Understanding $setUnion

The $setUnion operator takes two or more arrays and returns an array containing elements that appear in any of the provided arrays. The returned array has no duplicate entries, even if a value appears multiple times in the input arrays.

Here is the basic syntax of $setUnion:

{
    $setUnion: [ <array1>, <array2>, ...
}

Now, let’s start with some basic examples and gradually move towards more complex scenarios.

Basic Usage of $setUnion

Example 1: Merging two arrays with distinct values.

db.collection.aggregate([
   {
      $project: {
         combinedArray: {
            $setUnion: [ ["apple", "banana"], ["cherry", "date"] ]
         }
      }
   }
]);

Output:

{
   "combinedArray": ["apple", "banana", "cherry", "date"]
}

Example 2: Merging two arrays with overlapping values.

db.collection.aggregate([
   {
      $project: {
         combinedArray: {
            $setUnion: [ ["apple", "banana"], ["banana", "cherry"] ]
         }
      }
   }
]);

Output:

{
   "combinedArray": ["apple", "banana", "cherry"]
}

Combining Arrays from Documents

In real-world scenarios, you often need to combine arrays that are stored in the documents of a collection. Let’s take a look at an example where we merge arrays from documents.

Example 3: Given a collection of book documents, each containing an array of authors, merge the author arrays into a unique set of all authors appearing in the collection.

db.books.aggregate([
   {
      $group: {
         _id: null,
         allAuthors: {
            $setUnion: [ "$authors",  [] ]
         }
      }
   }
]);

Output: All unique authors from the books collection.

Advanced Usage of $setUnion

As the complexity of your data increases, $setUnion can be combined with other aggregation framework stages and operators to perform more sophisticated operations.

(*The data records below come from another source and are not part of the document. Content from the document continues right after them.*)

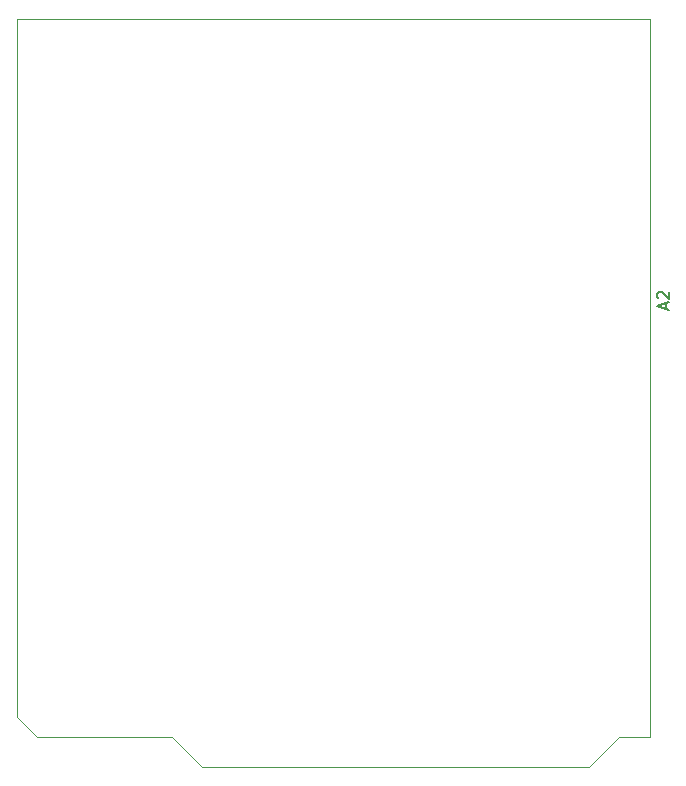
<source format=gbr>
%TF.GenerationSoftware,KiCad,Pcbnew,7.0.10-7.0.10~ubuntu22.04.1*%
%TF.CreationDate,2024-01-26T16:23:06-07:00*%
%TF.ProjectId,ph_meter,70685f6d-6574-4657-922e-6b696361645f,1.3*%
%TF.SameCoordinates,Original*%
%TF.FileFunction,Legend,Top*%
%TF.FilePolarity,Positive*%
%FSLAX46Y46*%
G04 Gerber Fmt 4.6, Leading zero omitted, Abs format (unit mm)*
G04 Created by KiCad (PCBNEW 7.0.10-7.0.10~ubuntu22.04.1) date 2024-01-26 16:23:06*
%MOMM*%
%LPD*%
G01*
G04 APERTURE LIST*
%ADD10C,0.150000*%
%ADD11C,0.120000*%
G04 APERTURE END LIST*
D10*
X158559104Y-99759285D02*
X158559104Y-99283095D01*
X158844819Y-99854523D02*
X157844819Y-99521190D01*
X157844819Y-99521190D02*
X158844819Y-99187857D01*
X157940057Y-98902142D02*
X157892438Y-98854523D01*
X157892438Y-98854523D02*
X157844819Y-98759285D01*
X157844819Y-98759285D02*
X157844819Y-98521190D01*
X157844819Y-98521190D02*
X157892438Y-98425952D01*
X157892438Y-98425952D02*
X157940057Y-98378333D01*
X157940057Y-98378333D02*
X158035295Y-98330714D01*
X158035295Y-98330714D02*
X158130533Y-98330714D01*
X158130533Y-98330714D02*
X158273390Y-98378333D01*
X158273390Y-98378333D02*
X158844819Y-98949761D01*
X158844819Y-98949761D02*
X158844819Y-98330714D01*
D11*
%TO.C,A2*%
X157236800Y-75245200D02*
X103653000Y-75245200D01*
X103653000Y-75245200D02*
X103650000Y-134355000D01*
X103650000Y-134355000D02*
X105300000Y-136005000D01*
X157250000Y-136005000D02*
X157236800Y-75245200D01*
X154580000Y-136005000D02*
X157250000Y-136005000D01*
X116730000Y-136005000D02*
X119270000Y-138545000D01*
X105300000Y-136005000D02*
X116730000Y-136005000D01*
X152040000Y-138545000D02*
X154580000Y-136005000D01*
X119270000Y-138545000D02*
X152040000Y-138545000D01*
%TD*%
M02*

</source>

Example 4: Combining tags from a collection of posts, where each post contains a tags array, and also excluding any tags that are included in a specified exclude list.

db.posts.aggregate([
   {
      $project: {
         relevantTags: {
            $setDifference: [
               {
                  $setUnion: [ "$tags", [] ]
               },
               ["exclude_tag1", "exclude_tag2"]
            ]
         }
      }
   }
]);

Output: An array of unique, relevant tags from all posts, excluding specific unwanted tags.

Using $setUnion with Multiple Collections

In some cases, you might be working across multiple collections and need to combine their respective arrays into a unified set. Here is how you can achieve this in MongoDB using aggregation.

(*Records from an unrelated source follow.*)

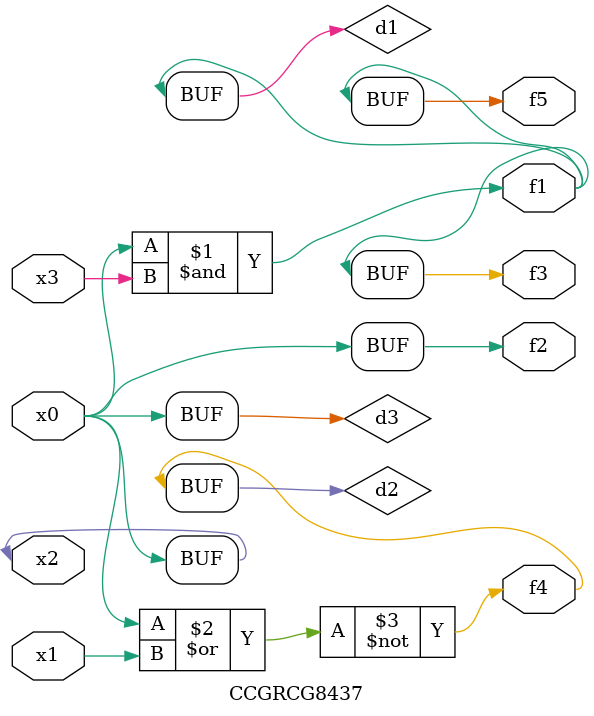
<source format=v>
module CCGRCG8437(
	input x0, x1, x2, x3,
	output f1, f2, f3, f4, f5
);

	wire d1, d2, d3;

	and (d1, x2, x3);
	nor (d2, x0, x1);
	buf (d3, x0, x2);
	assign f1 = d1;
	assign f2 = d3;
	assign f3 = d1;
	assign f4 = d2;
	assign f5 = d1;
endmodule

</source>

Example 5: Combine unique user roles from two different collections, employees and managers.

// First, aggregate roles from the employees collection.
const employeeRoles = db.employees.aggregate([
   {
      $group: {
         _id: null,
         roles: {
            $addToSet: "$role"
         }
      }
   }
]).toArray();

// Aggregate roles from the managers collection.
const managerRoles = db.managers.aggregate([
   {
      $group: {
         _id: null,
         roles: {
            $addToSet: "$role"
         }
      }
   }
]).toArray();

// Combine the roles using $setUnion.
db.collection.aggregate([
   {
      $project: {
         allRoles: {
            $setUnion: [ employeeRoles[0].roles, managerRoles[0].roles ]
         }
      }
   }
]);

Output: A unified array of distinct employee and manager roles across both collections.

Indexing and Performance Considerations

When using $setUnion, be aware of its performance implications, especially on large datasets. Indexes cannot be used in the $setUnion operation directly, but they can still impact the performance indirectly by improving the efficiency of preceding stages in the aggregation pipeline.

Conclusion

In conclusion, MongoDB’s $setUnion is a versatile operator for array manipulation within the aggregation framework. Through the examples discussed in this tutorial, we have seen how $setUnion can be an essential tool in processing and combining data from arrays, documents, and even multiple collections. Learning to use $setUnion effectively will enhance your ability to manage complex data structures and derive meaningful insights from your database.